Em ‘Almanaque’, o eu - lírico buarqueano pergunta filosoficamente ‘pra onde vai o amor depois que o amor acaba’. Pra onde vai não sei, ninguém sabe, mas sei onde encontrar os melhores recortes, as melhores lembranças dos amores que se foram: nas cartas trocadas pelos amantes enquanto o amor os habitava.
Hoje, a tecnologia praticamente sepultou o costume de trocar cartas, o que é uma pena. Basta um clique e a outra pessoa tem, no mesmo momento, seus escritos, sentimentos na tela do seu computador, celular, ou o que seja. Óbvio que é uma beleza quando pensamos em praticidade, mas perde-se o cuidado ao escrever, a preocupação com a apresentação e, principalmente, a espera e a maravilha que é receber uma carta. São indescritíveis os momentos que antecedem a leitura, a expectativa e ansiedade do ritual. Lembro de algumas vezes, assim como a protagonista do ‘Felicidade clandestina’, postergar o prazer, adiando o momento de ler, carregar o envelope o dia inteiro, fingindo esquecer que estava comigo e só à noite me entregar à curiosidade e partir para a cartinha.

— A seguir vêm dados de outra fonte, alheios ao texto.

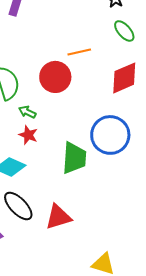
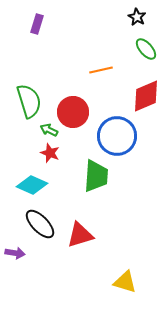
red circle: (55, 77) -> (73, 112), moved
blue circle: (110, 135) -> (117, 136), moved

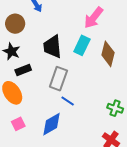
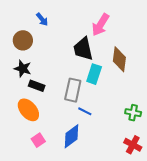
cyan rectangle: (82, 45) -> (94, 74), moved
black trapezoid: (53, 47) -> (83, 49), moved
black rectangle: (23, 70) -> (37, 86), turned 49

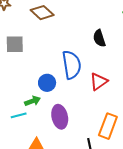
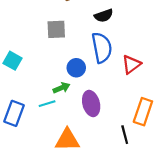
black semicircle: (99, 38) -> (104, 16), moved, turned -90
gray square: (15, 44) -> (56, 29), moved

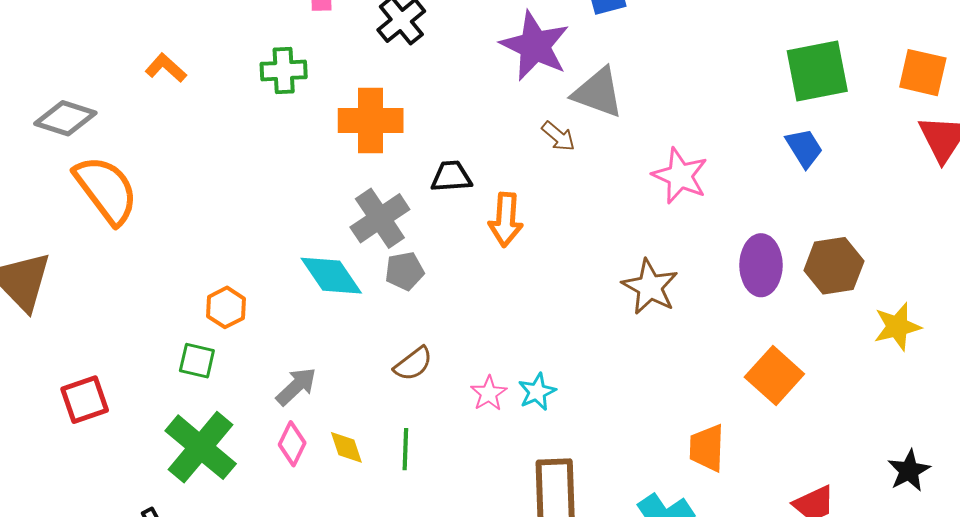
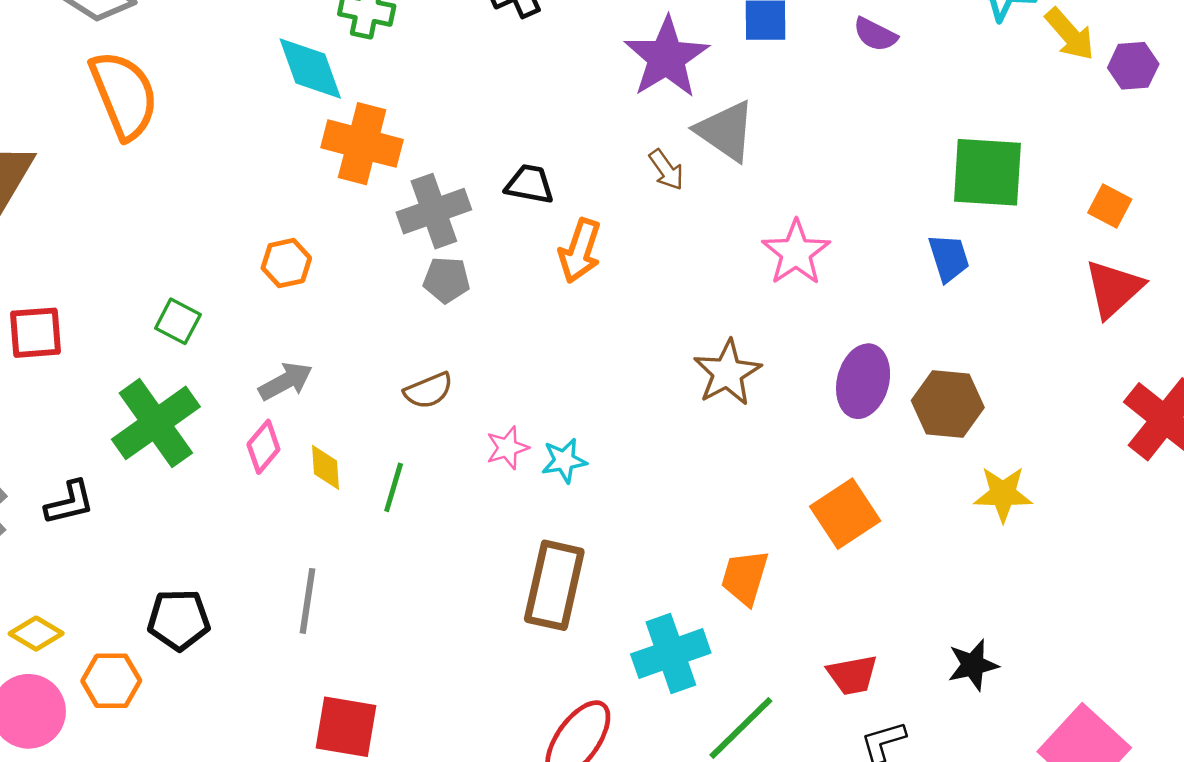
orange square: (923, 73) -> (1110, 206), size x0.7
orange cross: (371, 121) -> (362, 144), moved
cyan diamond: (331, 276) -> (310, 68), moved
orange hexagon: (226, 307) -> (286, 263), moved

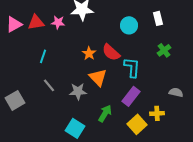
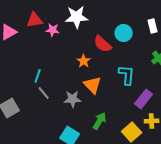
red triangle: (36, 22) -> (35, 20), moved
red semicircle: (111, 52) -> (103, 44), moved
cyan line: (43, 56) -> (38, 76), moved
purple rectangle: (131, 96) -> (144, 99), moved

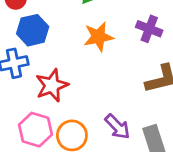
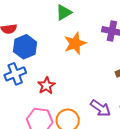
red star: (52, 85) -> (46, 86), size x0.7

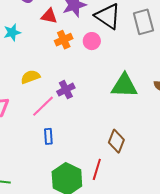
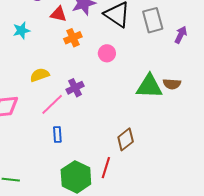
pink circle: (92, 41) -> (107, 53), moved
green triangle: (124, 86) -> (149, 86), moved
brown diamond: (116, 141) -> (126, 139), turned 30

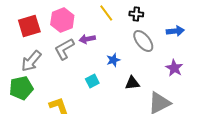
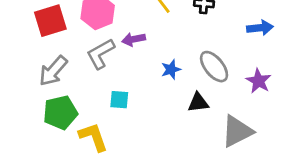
gray ellipse: (143, 41) -> (214, 67), moved
cyan square: (92, 81) -> (119, 100), moved, turned 32
green pentagon: (21, 88) -> (60, 113), moved

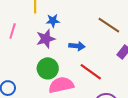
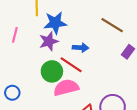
blue star: (53, 21) -> (55, 23), size x1.6
red line: (91, 72) -> (71, 65), moved

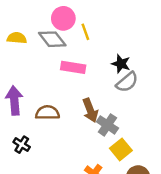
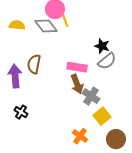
yellow line: (85, 32) -> (65, 20), moved
pink rectangle: (73, 67) -> (77, 67), moved
brown semicircle: (47, 113) -> (34, 64), moved, turned -78

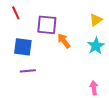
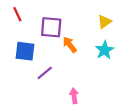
purple line: (28, 71) -> (45, 73), moved, turned -35
pink arrow: (94, 88) -> (74, 96), moved

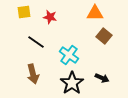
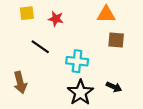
brown square: (104, 36) -> (116, 40), turned -35
cyan cross: (69, 55) -> (77, 61), turned -30
brown arrow: (33, 74) -> (20, 82), moved

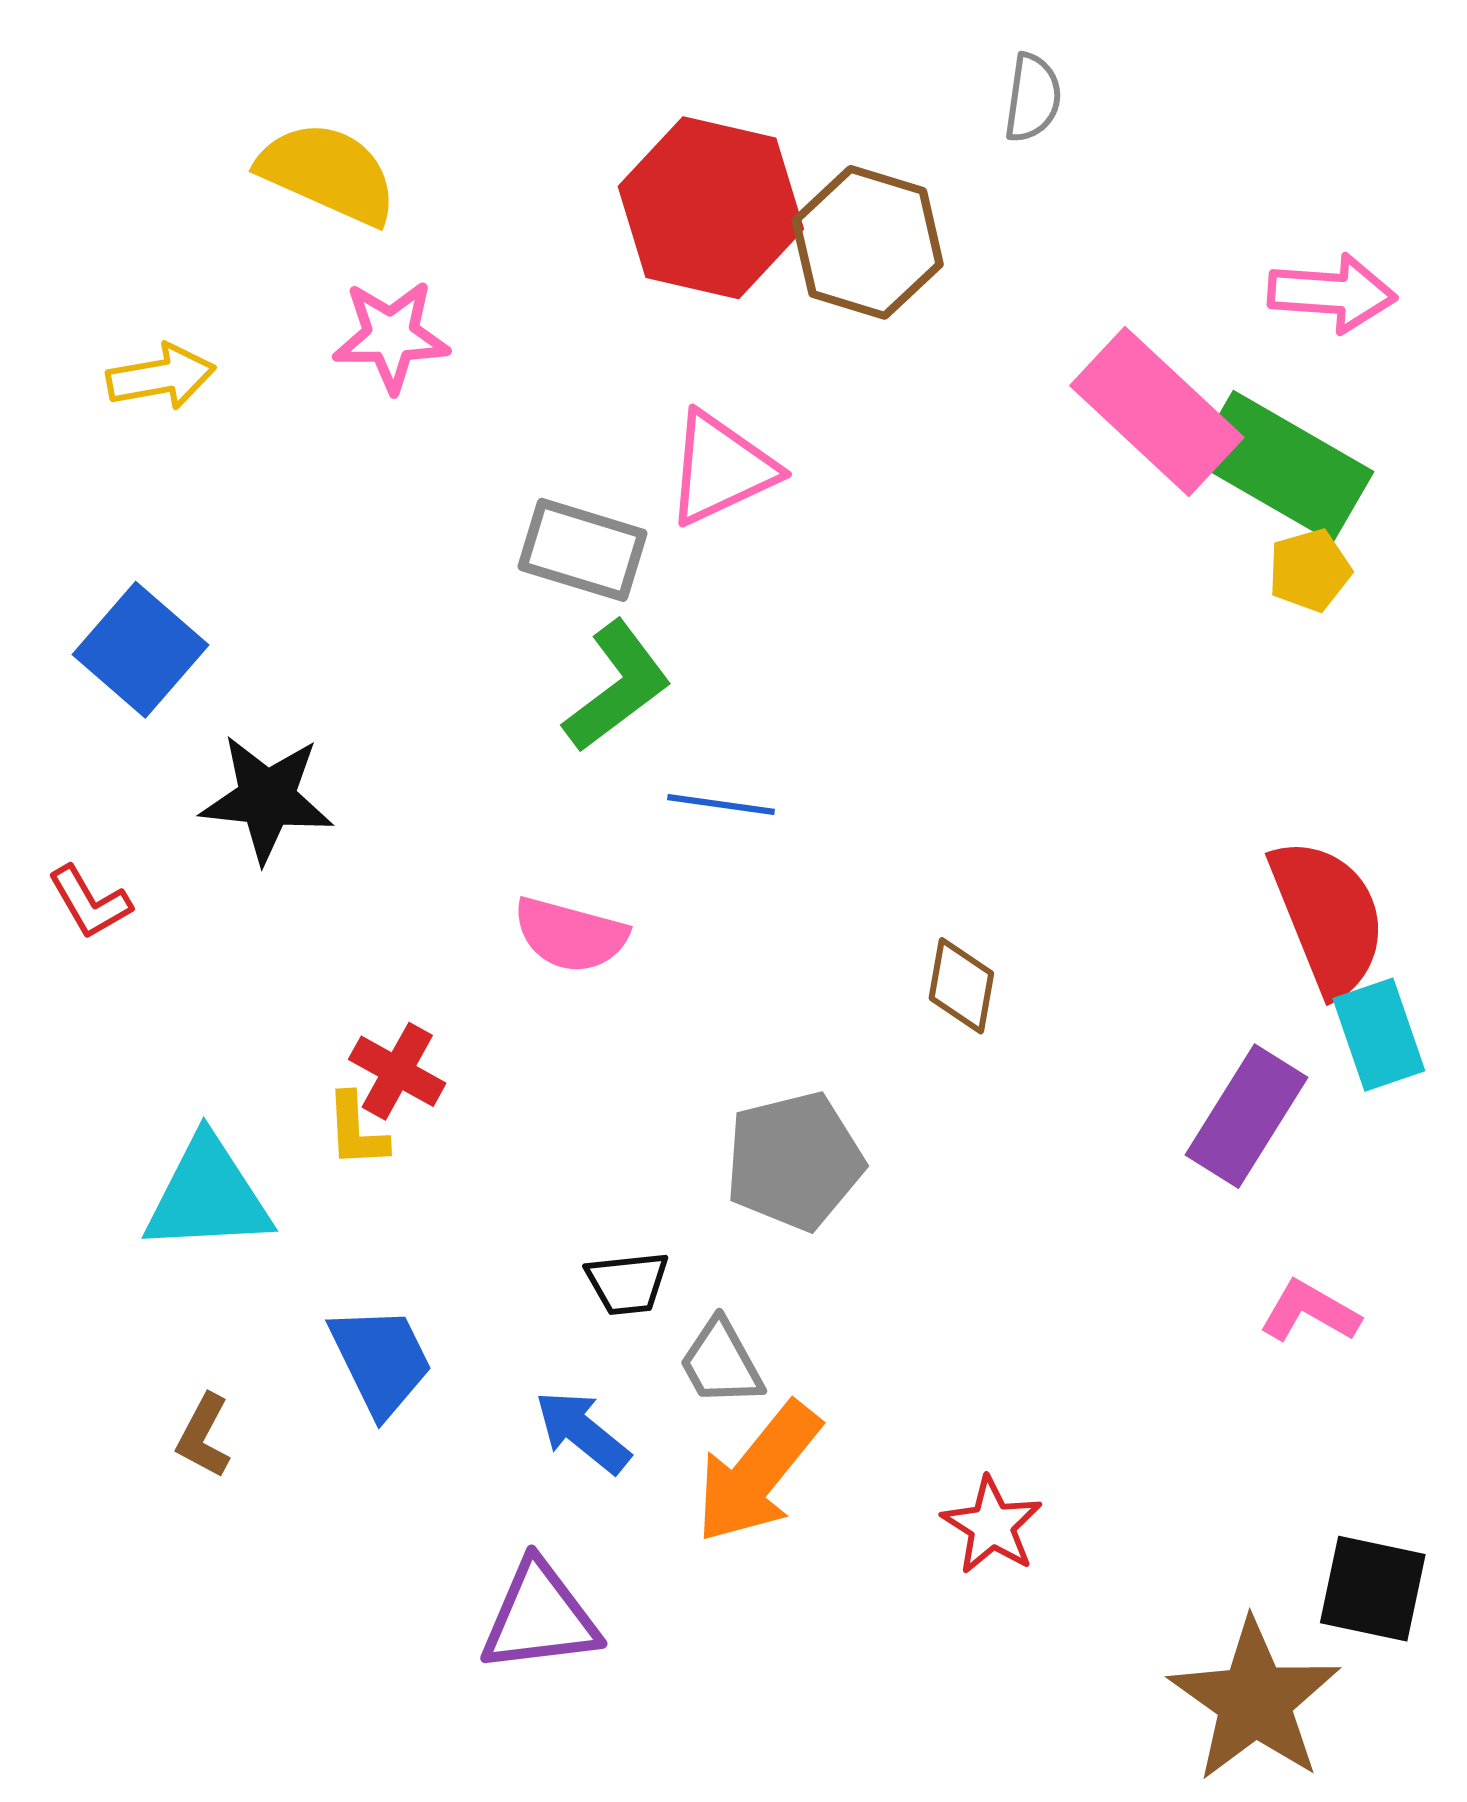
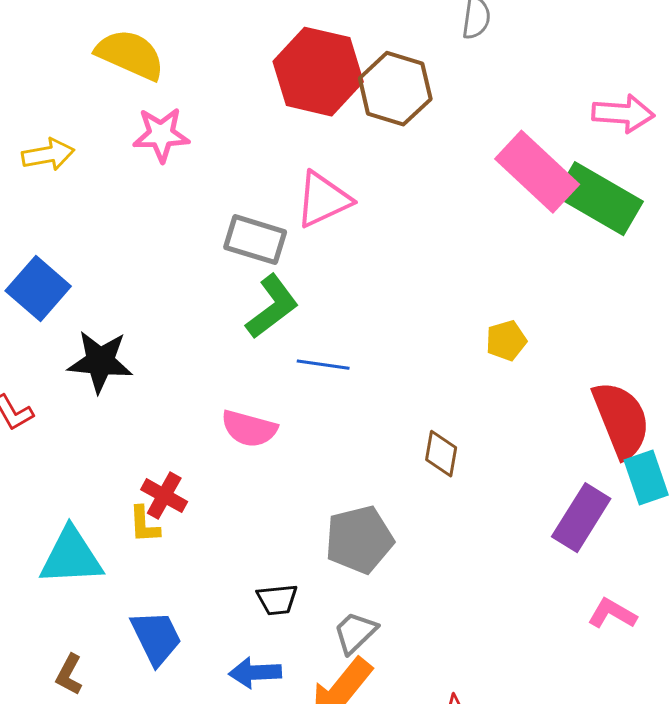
yellow pentagon: (1310, 570) -> (506, 341), moved
gray trapezoid: (721, 1363) -> (355, 633), moved, turned 75
blue arrow: (582, 1432) -> (255, 673), turned -42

Até hoje gosto de mandar cartas, até porque me expresso melhor pela escrita do que pela fala. Mas houve pelo menos dois relacionamentos em que a troca de correspondências foi fundamental. Um deles com uma grande amiga por quem fui apaixonado, o grande amor da minha infância/adolescência e que nunca passou de amizade não sei bem o porquê, mas não era mesmo pra ser, a vida nos afastou de várias maneiras. De qualquer forma, é bom reler as cartas e reviver momentos como a gente assustadão de estar fazendo 17 anos (!!), dividindo nossas angústias quanto ao futuro e declarações de amor veladas, só se permitindo um pouco mais ao falar de saudade.
O outro foi mais tarde, meu namoro mais duradouro até hoje. As cartas eram fundamentais, pois existia a distância física, era uma média de dez dias separados para um encontro de três dias. E através das correspondências, mais do que dos telefonemas, expressávamos nossa saudade, ansiedade para o próximo encontro e relembrávamos com detalhes cada momento dos dias que passávamos juntos. É só eu reler qualquer carta desse período para ver que era realmente especial. Ali já havia grandes declarações de amor e um romantismo de fazer inveja a qualquer aspirante a Werther.
Gosto às vezes de reler as cartas recebidas ou os rascunhos das que enviei para relembrar nostalgicamente minha juventude e o quanto as coisas eram mais simples (?).
Há também cartas escritas que acompanharam discos que gravei e mandei por correio, cartas de fim de relacionamento e uma linda que recebi do meu pai na época do começo da faculdade e que até hoje não respondi, por não me sentir preparado. Mas isso já é outro assunto.
Tive muita relutância a ter e-mail no começo, por achar que não poderia me emocionar com uma mensagem recebida na tela de um computador. A falta de todo o ritual já citado, para mim, tiraria toda a graça. Claro que o tempo e a inevitabilidade da modernização me fizeram mudar de ideia e são incontáveis as vezes que me emocionei com e-mails recebidos ou textos lidos pelo computador.
E até uma conversa por MSN, recurso a que ainda apresento bastante resistência, conseguiu me emocionar dia desses. Dois no mesmo estado de espírito, entre lamentações e boas lembranças, a constatação de que o amor pode permanecer após o fim das relações. E quando eu falei algo como me lamentar por termos nos encontrado no momento errado, recebi como resposta: “mas eu não seria quem sou se não tivesse te conhecido naquela época.”
Foi como se a tela do computador se convertesse em uma folha de papel desgastada de tanto relida e eu fosse novamente o Ricardo emocionado com mais uma carta fundamental para minha vida.